#### Provided text:
This conflict between subjectivity and objectivity is what makes the final, lengthy conversation between the princess and Nemours the emotional climax of the novel. Until then, their exchanges have been limited, and always conveyed in the code of polite manners, leaving them to ponder afterward the significance of what they’ve heard. (The one exception is a playful afternoon spent trying to reconstruct a purloined letter they had both seen, but nothing serious is said during this charming if incongruous scene.) Ten pages before the end of the novel, they have their first real conversation, and it is a veritable orgy of words as both bare their souls and come clean on all their unspoken feelings. The silent girl of the novel’s opening pages has become a voluble psychologist of love, and makes her suitor see the world as she sees it, which has no place for him, or for any man after the death of her husband. Afterward, Nemours “was out of his senses with joy and sadness, confusion and wonder” (151).

#### Exercise aim:
Carry on the passage about the final conversation between the princess and Nemours, starting right after its last sentence.

#### Given data:
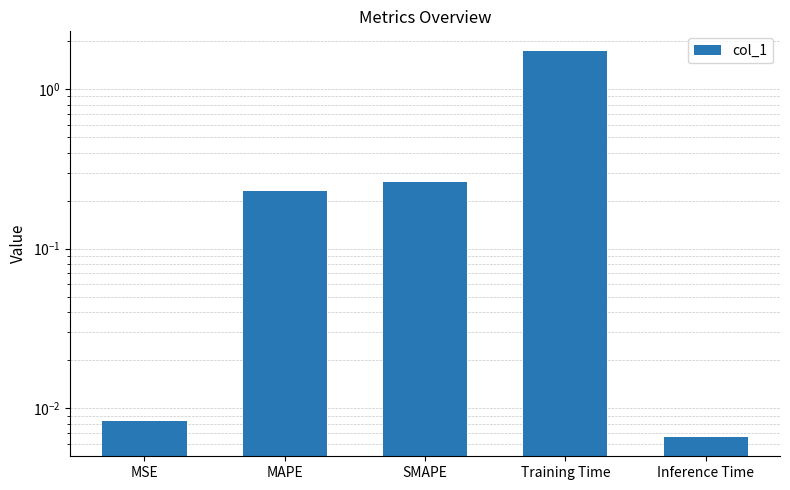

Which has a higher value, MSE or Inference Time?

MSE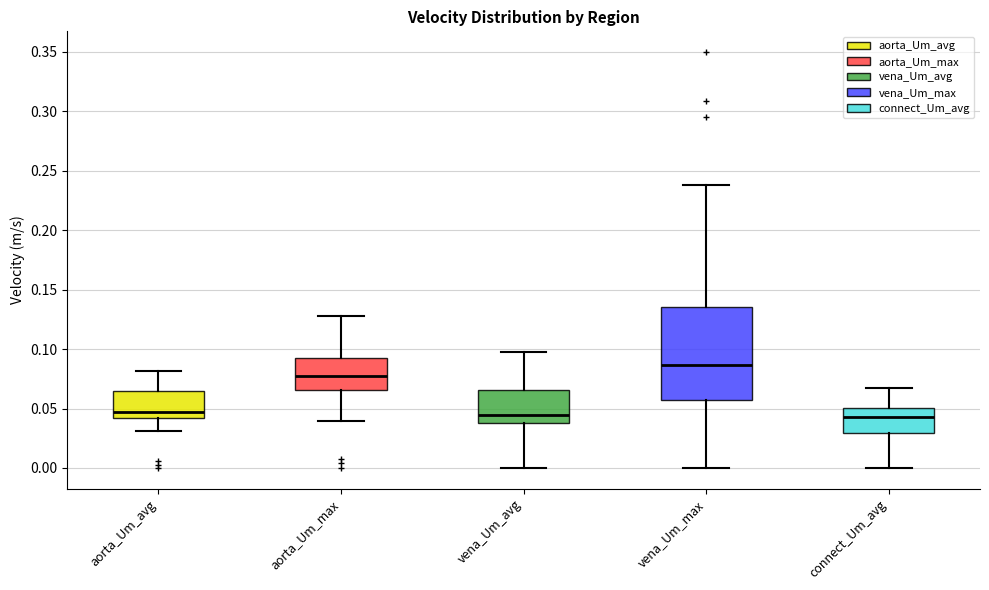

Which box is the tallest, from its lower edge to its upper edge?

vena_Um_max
--
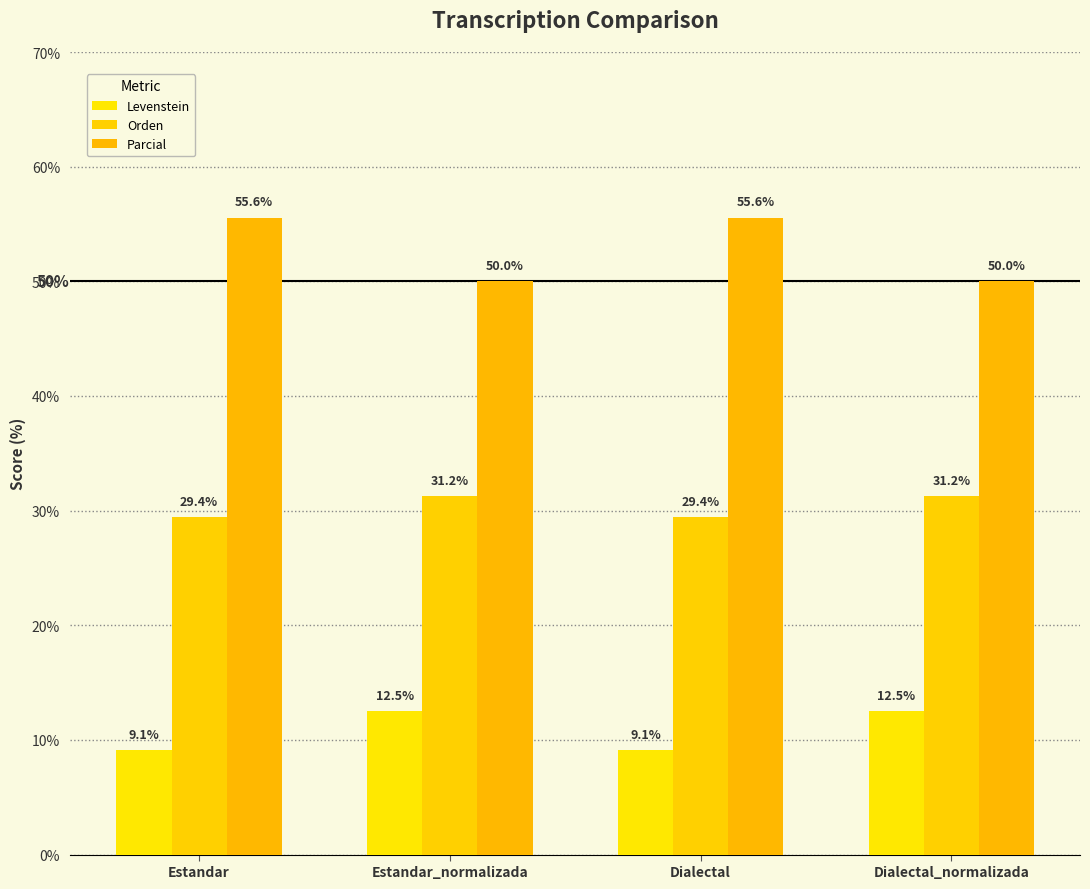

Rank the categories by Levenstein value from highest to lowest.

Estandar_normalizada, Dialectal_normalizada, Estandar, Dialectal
...
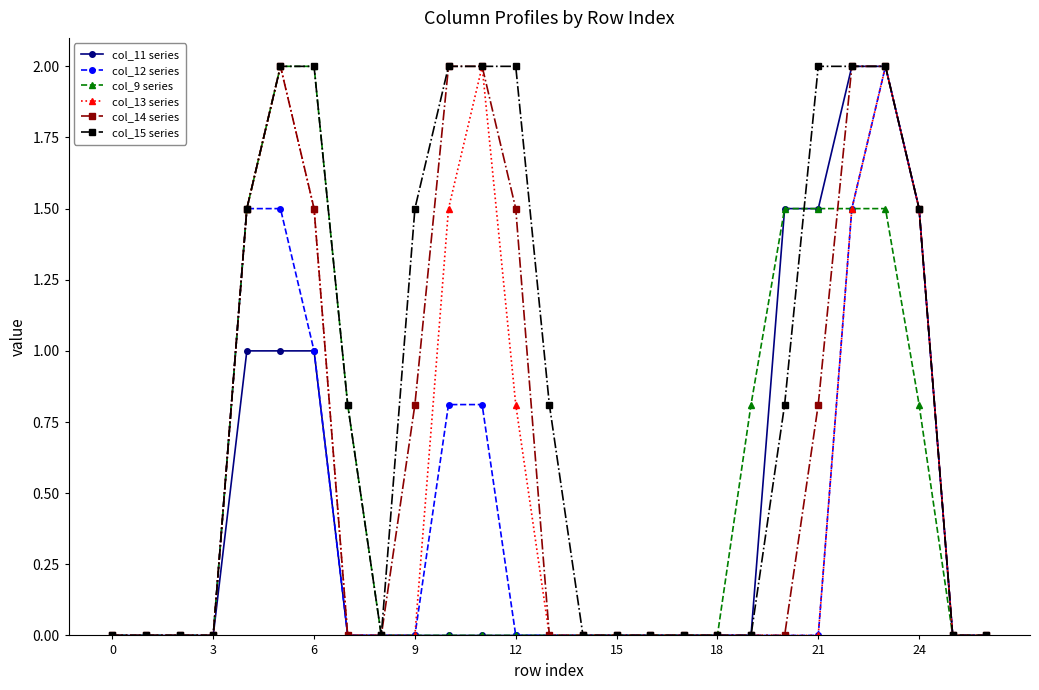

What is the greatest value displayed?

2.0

#### Task answer:
The princess’s retreat to a convent at the end has a medieval ring to it—it’s what King Arthur’s Guinevere does—even though women of Lafayette’s time, like Villedieu, continued to do so to take a break from the real world. But it is one of many allusions to medieval romance—there are tournaments, stag hunts, prophecies, a prince lost in the forest coming upon his lady’s castle—and represents a much more sophisticated handling of the conventions of fiction than in Zayde. There are interlaced stories in The Princess as in heroic romances, but they are only 5–10 pages long, formally integrated into the narrative rather than set off with their own titles, and are integral to the main story, even heuristic because they teach the princess and the reader valuable lessons. She flouts the rules that both society and the conventions of the romantic novel expected a princess of the realm to follow. There’s a reference to Marguerite of Navarre’s Heptameron, which the princess has apparently read hot off the presses—it was published in 1559, the year this novel takes place—and her reference to “the cruel remorse and mortal sufferings that love gives rise to” sounds like a capsule summary of the book. The Princess is a cleaner transition from romance to novel than Zayde, retaining only enough of the older conventions to add some fairytale sugarcoating to the bitter pill the reader swallows in this darker, more pessimistic work.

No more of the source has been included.